Funding for these projects, made possible through contributions of E-ffiliates member companies, is intended to promote faculty research in energy- and environment-related fields while encouraging interdisciplinary, collaborative research with industry. Three projects were funded in 2013 and two projects were funded in 2012.
Assistant Professor of Mechanical and Aerospace Engineering
Ocean Energy Market Segment Chief Engineer
Title: Experimental Investigations of Hydrokinetic Turbines at Full Dynamic Similarity
Abstract: A new facility for testing hydrokinetic turbines is proposed. This facility will enable tests of hydrokinetic turbines at full dynamic similarity, which previously have been impossible due to the extreme operating conditions of full-scale hydrokinetic turbines. The new method utilizes an existing high pressure facility in the Princeton University Forrestal campus. By testing the turbines in air at 220 atm all Reynolds numbers involved, as well as the tip speed ratio can be matched to a full-scale hydrokinetic turbine. The investigation will, for the first time, allow comparison of the current computational models used by Lockheed Martin to experimental data. Furthermore, it will allow systematic investigations of common, untested, assumptions related to Reynolds number scaling and rotational effects which form the basis of all existing models and theory.
Assistant Professor of Mechanical and Aerospace Engineering and the Andlinger Center for Energy and the Environment
Professor of Chemical and Biological Engineering
ICL-IP North America
Title: Closed Cell Zinc Bromine Cells for Large Scale, Low Cost Energy Storage
Abstract: Bromine cathodes are attractive as electrochemical oxidant storage media because they have high energy densities and rate capabilities, combined with long cycle lives. To date, the engineering difficulties of containing and maintaining a stand-alone bromine cathode in a flow battery have prevented wider use of bromine cells. In this project, we use complexed bromine in passively cooled closed cells, leveraging the relative density of bromine to drive gravity-based separation.

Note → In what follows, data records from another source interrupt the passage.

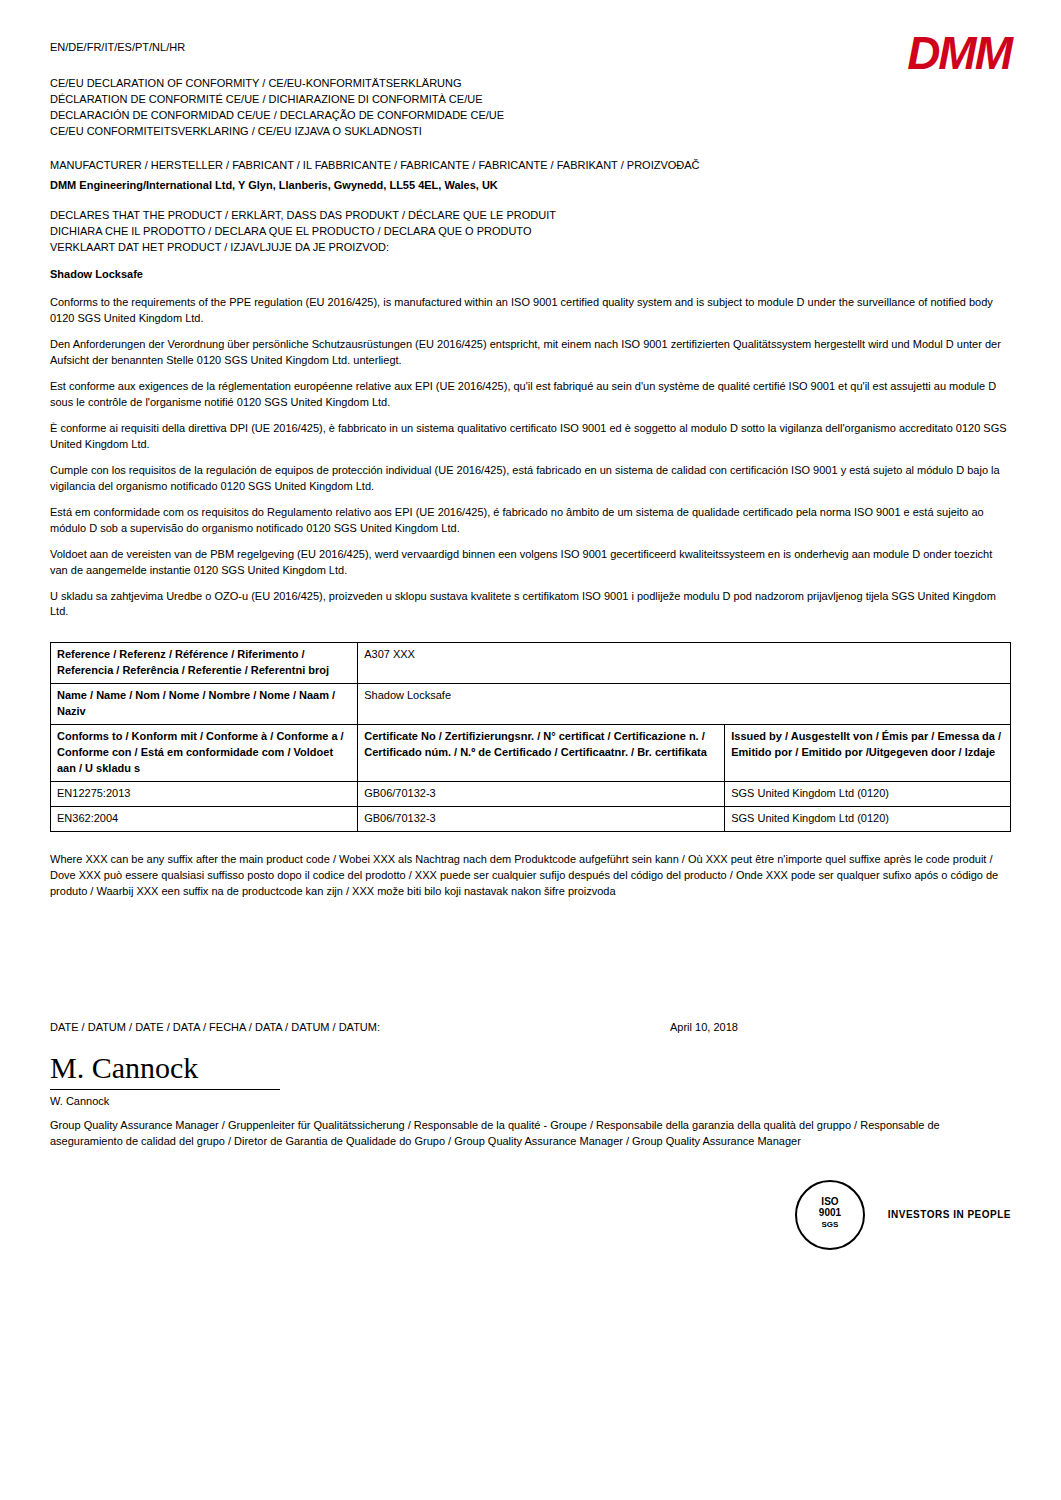DMM
EN/DE/FR/IT/ES/PT/NL/HR
CE/EU DECLARATION OF CONFORMITY / CE/EU-KONFORMITÄTSERKLÄRUNG
DÉCLARATION DE CONFORMITÉ CE/UE / DICHIARAZIONE DI CONFORMITÀ CE/UE
DECLARACIÓN DE CONFORMIDAD CE/UE / DECLARAÇÃO DE CONFORMIDADE CE/UE
CE/EU CONFORMITEITSVERKLARING / CE/EU IZJAVA O SUKLADNOSTI
MANUFACTURER / HERSTELLER / FABRICANT / IL FABBRICANTE / FABRICANTE / FABRICANTE / FABRIKANT / PROIZVOĐAČ
DMM Engineering/International Ltd, Y Glyn, Llanberis, Gwynedd, LL55 4EL, Wales, UK
DECLARES THAT THE PRODUCT / ERKLÄRT, DASS DAS PRODUKT / DÉCLARE QUE LE PRODUIT
DICHIARA CHE IL PRODOTTO / DECLARA QUE EL PRODUCTO / DECLARA QUE O PRODUTO
VERKLAART DAT HET PRODUCT / IZJAVLJUJE DA JE PROIZVOD:
Shadow Locksafe
Conforms to the requirements of the PPE regulation (EU 2016/425), is manufactured within an ISO 9001 certified quality system and is subject to module D under the surveillance of notified body 0120 SGS United Kingdom Ltd.
Den Anforderungen der Verordnung über persönliche Schutzausrüstungen (EU 2016/425) entspricht, mit einem nach ISO 9001 zertifizierten Qualitätssystem hergestellt wird und Modul D unter der Aufsicht der benannten Stelle 0120 SGS United Kingdom Ltd. unterliegt.
Est conforme aux exigences de la réglementation européenne relative aux EPI (UE 2016/425), qu'il est fabriqué au sein d'un système de qualité certifié ISO 9001 et qu'il est assujetti au module D sous le contrôle de l'organisme notifié 0120 SGS United Kingdom Ltd.
È conforme ai requisiti della direttiva DPI (UE 2016/425), è fabbricato in un sistema qualitativo certificato ISO 9001 ed è soggetto al modulo D sotto la vigilanza dell'organismo accreditato 0120 SGS United Kingdom Ltd.
Cumple con los requisitos de la regulación de equipos de protección individual (UE 2016/425), está fabricado en un sistema de calidad con certificación ISO 9001 y está sujeto al módulo D bajo la vigilancia del organismo notificado 0120 SGS United Kingdom Ltd.
Está em conformidade com os requisitos do Regulamento relativo aos EPI (UE 2016/425), é fabricado no âmbito de um sistema de qualidade certificado pela norma ISO 9001 e está sujeito ao módulo D sob a supervisão do organismo notificado 0120 SGS United Kingdom Ltd.
Voldoet aan de vereisten van de PBM regelgeving (EU 2016/425), werd vervaardigd binnen een volgens ISO 9001 gecertificeerd kwaliteitssysteem en is onderhevig aan module D onder toezicht van de aangemelde instantie 0120 SGS United Kingdom Ltd.
U skladu sa zahtjevima Uredbe o OZO-u (EU 2016/425), proizveden u sklopu sustava kvalitete s certifikatom ISO 9001 i podliježe modulu D pod nadzorom prijavljenog tijela SGS United Kingdom Ltd.
| Reference / Referenz / Référence / Riferimento / Referencia / Referência / Referentie / Referentni broj | A307 XXX |
| Name / Name / Nom / Nome / Nombre / Nome / Naam / Naziv | Shadow Locksafe |
| Conforms to / Konform mit / Conforme à / Conforme a / Conforme con / Está em conformidade com / Voldoet aan / U skladu s | Certificate No / Zertifizierungsnr. / N° certificat / Certificazione n. / Certificado núm. / N.º de Certificado / Certificaatnr. / Br. certifikata | Issued by / Ausgestellt von / Émis par / Emessa da / Emitido por / Emitido por /Uitgegeven door / Izdaje |
| EN12275:2013 | GB06/70132-3 | SGS United Kingdom Ltd (0120) |
| EN362:2004 | GB06/70132-3 | SGS United Kingdom Ltd (0120) |
Where XXX can be any suffix after the main product code / Wobei XXX als Nachtrag nach dem Produktcode aufgeführt sein kann / Où XXX peut être n'importe quel suffixe après le code produit / Dove XXX può essere qualsiasi suffisso posto dopo il codice del prodotto / XXX puede ser cualquier sufijo después del código del producto / Onde XXX pode ser qualquer sufixo após o código de produto / Waarbij XXX een suffix na de productcode kan zijn / XXX može biti bilo koji nastavak nakon šifre proizvoda
DATE / DATUM / DATE / DATA / FECHA / DATA / DATUM / DATUM: April 10, 2018
M. Cannock
W. Cannock
Group Quality Assurance Manager / Gruppenleiter für Qualitätssicherung / Responsable de la qualité - Groupe / Responsabile della garanzia della qualità del gruppo / Responsable de aseguramiento de calidad del grupo / Diretor de Garantia de Qualidade do Grupo / Group Quality Assurance Manager / Group Quality Assurance Manager
ISO
9001
SGS INVESTORS IN PEOPLE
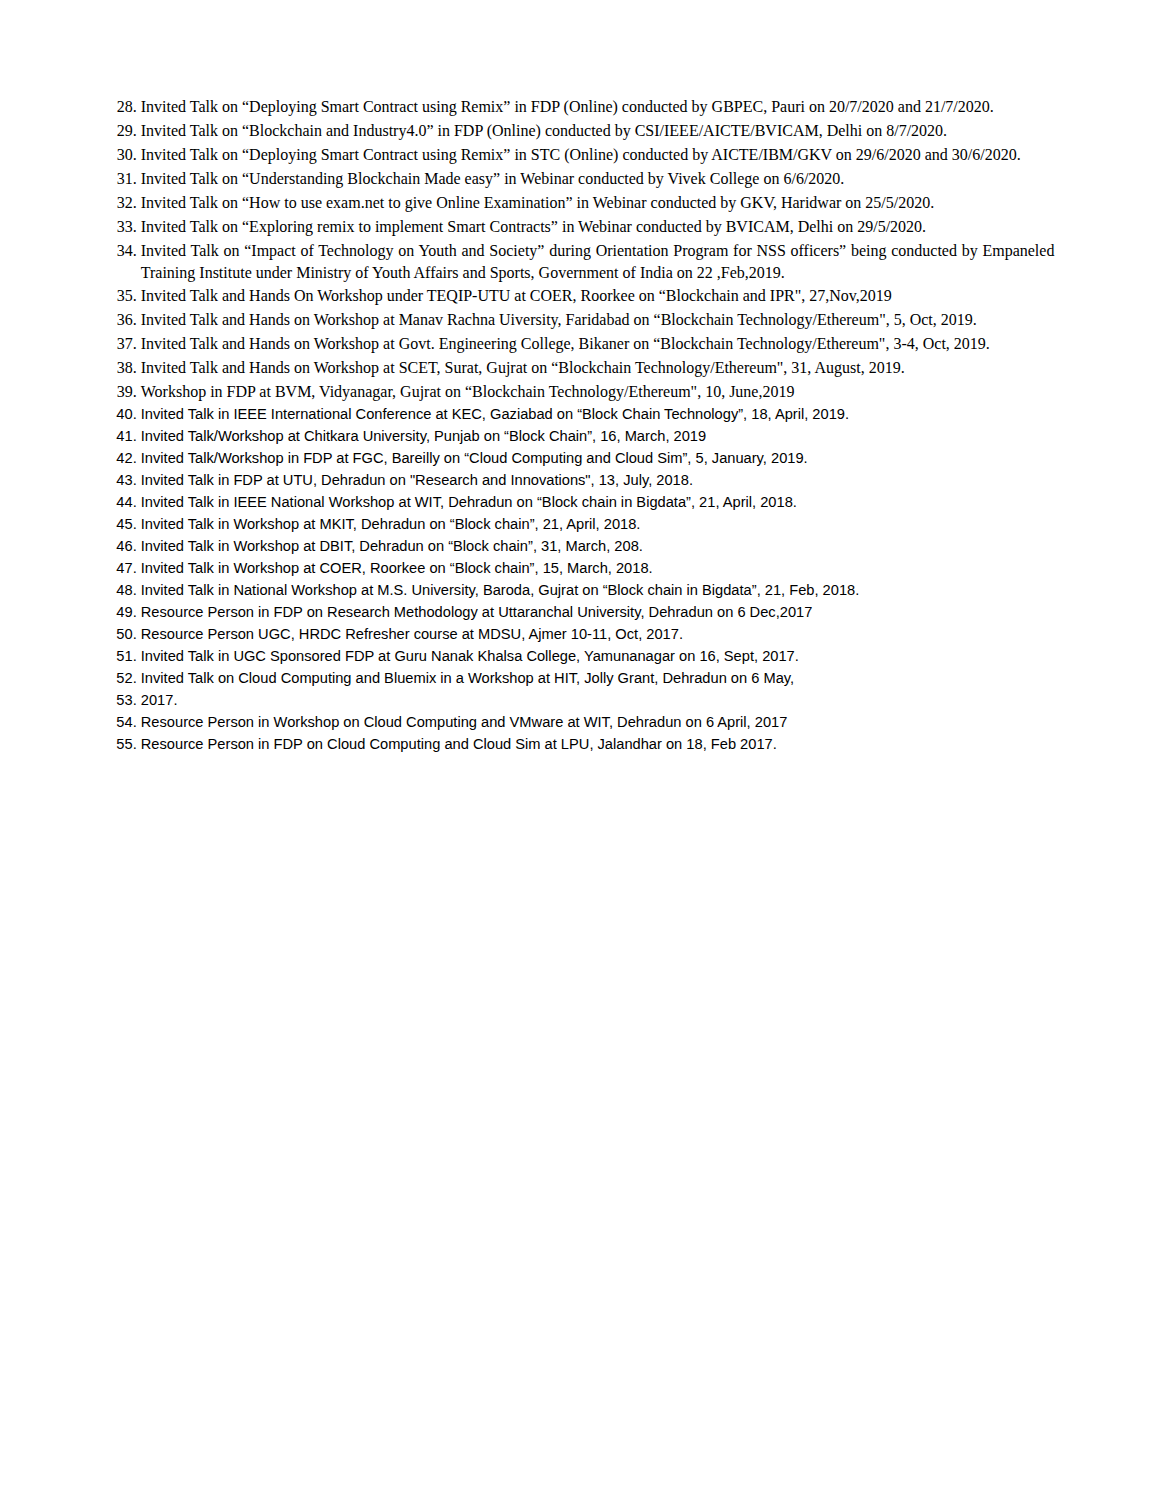Invited Talk on “Deploying Smart Contract using Remix” in FDP (Online) conducted by GBPEC, Pauri on 20/7/2020 and 21/7/2020.
Invited Talk on “Blockchain and Industry4.0” in FDP (Online) conducted by CSI/IEEE/AICTE/BVICAM, Delhi on 8/7/2020.
Invited Talk on “Deploying Smart Contract using Remix” in STC (Online) conducted by AICTE/IBM/GKV on 29/6/2020 and 30/6/2020.
Invited Talk on “Understanding Blockchain Made easy” in Webinar conducted by Vivek College on 6/6/2020.
Invited Talk on “How to use exam.net to give Online Examination” in Webinar conducted by GKV, Haridwar on 25/5/2020.
Invited Talk on “Exploring remix to implement Smart Contracts” in Webinar conducted by BVICAM, Delhi on 29/5/2020.
Invited Talk on “Impact of Technology on Youth and Society” during Orientation Program for NSS officers” being conducted by Empaneled Training Institute under Ministry of Youth Affairs and Sports, Government of India on 22 ,Feb,2019.
Invited Talk and Hands On Workshop under TEQIP-UTU at COER, Roorkee on “Blockchain and IPR", 27,Nov,2019
Invited Talk and Hands on Workshop at Manav Rachna Uiversity, Faridabad on “Blockchain Technology/Ethereum", 5, Oct, 2019.
Invited Talk and Hands on Workshop at Govt. Engineering College, Bikaner on “Blockchain Technology/Ethereum", 3-4, Oct, 2019.
Invited Talk and Hands on Workshop at SCET, Surat, Gujrat on “Blockchain Technology/Ethereum", 31, August, 2019.
Workshop in FDP at BVM, Vidyanagar, Gujrat on “Blockchain Technology/Ethereum", 10, June,2019
Invited Talk in IEEE International Conference at KEC, Gaziabad on “Block Chain Technology”, 18, April, 2019.
Invited Talk/Workshop at Chitkara University, Punjab on “Block Chain”, 16, March, 2019
Invited Talk/Workshop in FDP at FGC, Bareilly on “Cloud Computing and Cloud Sim”, 5, January, 2019.
Invited Talk in FDP at UTU, Dehradun on "Research and Innovations", 13, July, 2018.
Invited Talk in IEEE National Workshop at WIT, Dehradun on “Block chain in Bigdata”, 21, April, 2018.
Invited Talk in Workshop at MKIT, Dehradun on “Block chain”, 21, April, 2018.
Invited Talk in Workshop at DBIT, Dehradun on “Block chain”, 31, March, 208.
Invited Talk in Workshop at COER, Roorkee on “Block chain”, 15, March, 2018.
Invited Talk in National Workshop at M.S. University, Baroda, Gujrat on “Block chain in Bigdata”, 21, Feb, 2018.
Resource Person in FDP on Research Methodology at Uttaranchal University, Dehradun on 6 Dec,2017
Resource Person UGC, HRDC Refresher course at MDSU, Ajmer 10-11, Oct, 2017.
Invited Talk in UGC Sponsored FDP at Guru Nanak Khalsa College, Yamunanagar on 16, Sept, 2017.
Invited Talk on Cloud Computing and Bluemix in a Workshop at HIT, Jolly Grant, Dehradun on 6 May,
2017.
Resource Person in Workshop on Cloud Computing and VMware at WIT, Dehradun on 6 April, 2017
Resource Person in FDP on Cloud Computing and Cloud Sim at LPU, Jalandhar on 18, Feb 2017.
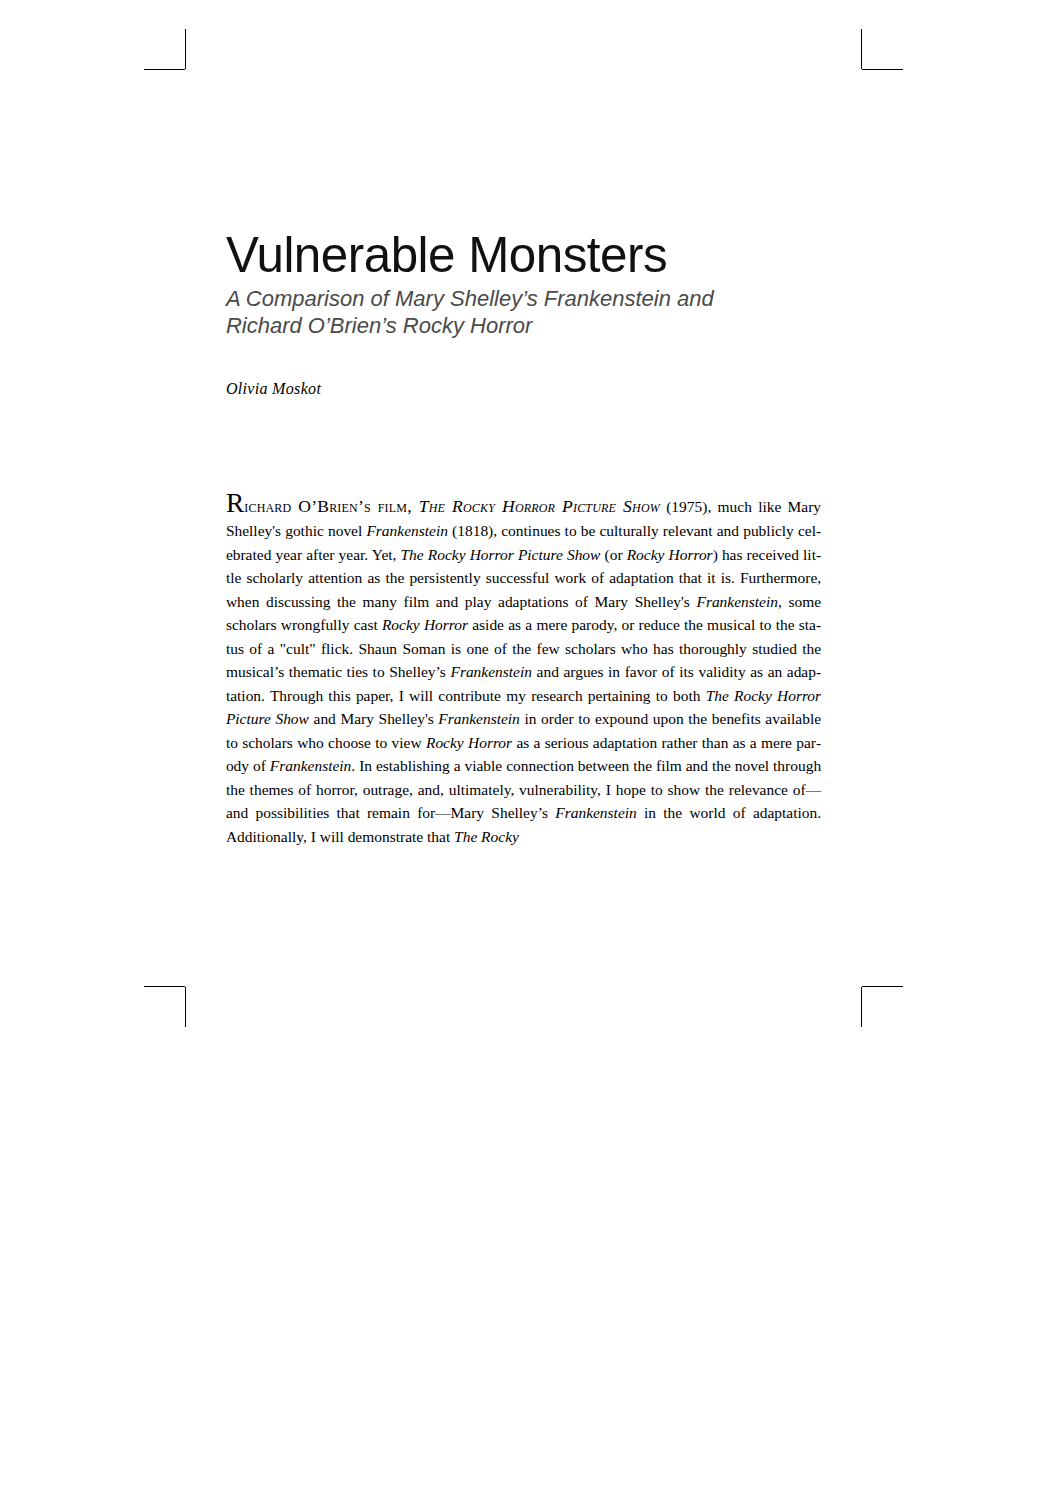Vulnerable Monsters
A Comparison of Mary Shelley’s Frankenstein and Richard O’Brien’s Rocky Horror
Olivia Moskot
Richard O’Brien’s film, The Rocky Horror Picture Show (1975), much like Mary Shelley's gothic novel Frankenstein (1818), continues to be culturally relevant and publicly celebrated year after year. Yet, The Rocky Horror Picture Show (or Rocky Horror) has received little scholarly attention as the persistently successful work of adaptation that it is. Furthermore, when discussing the many film and play adaptations of Mary Shelley's Frankenstein, some scholars wrongfully cast Rocky Horror aside as a mere parody, or reduce the musical to the status of a "cult" flick. Shaun Soman is one of the few scholars who has thoroughly studied the musical’s thematic ties to Shelley’s Frankenstein and argues in favor of its validity as an adaptation. Through this paper, I will contribute my research pertaining to both The Rocky Horror Picture Show and Mary Shelley's Frankenstein in order to expound upon the benefits available to scholars who choose to view Rocky Horror as a serious adaptation rather than as a mere parody of Frankenstein. In establishing a viable connection between the film and the novel through the themes of horror, outrage, and, ultimately, vulnerability, I hope to show the relevance of—and possibilities that remain for—Mary Shelley’s Frankenstein in the world of adaptation. Additionally, I will demonstrate that The Rocky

We propose a combination of the novel electrochemical cell fabrication capabilities of Princeton with the unparalleled bromine chemistry knowledge of ICL-IP to examine the kinetic and phase behavior of the zinc bromine system in a static context. Preliminary data taken this summer indicates that a static ZnBr2 system can be built for a cost < $50/kWhr if the “self discharge” behavior of Br2 (aq) attacking Zn can be exploited for cell “self maintenance”. By removing the pumps and membranes from a traditional ZnBr2 system, we are removing the majority of the cost and failure points.
Princeton E-ffiliates Partnership was founded in 2011 and is administered by the Andlinger Center for Energy and the Environment, in partnership with the Princeton Environmental Institute, the School of Architecture and the Woodrow Wilson School of Public and International Affairs. Member companies support and participate in research with faculty and students across campus.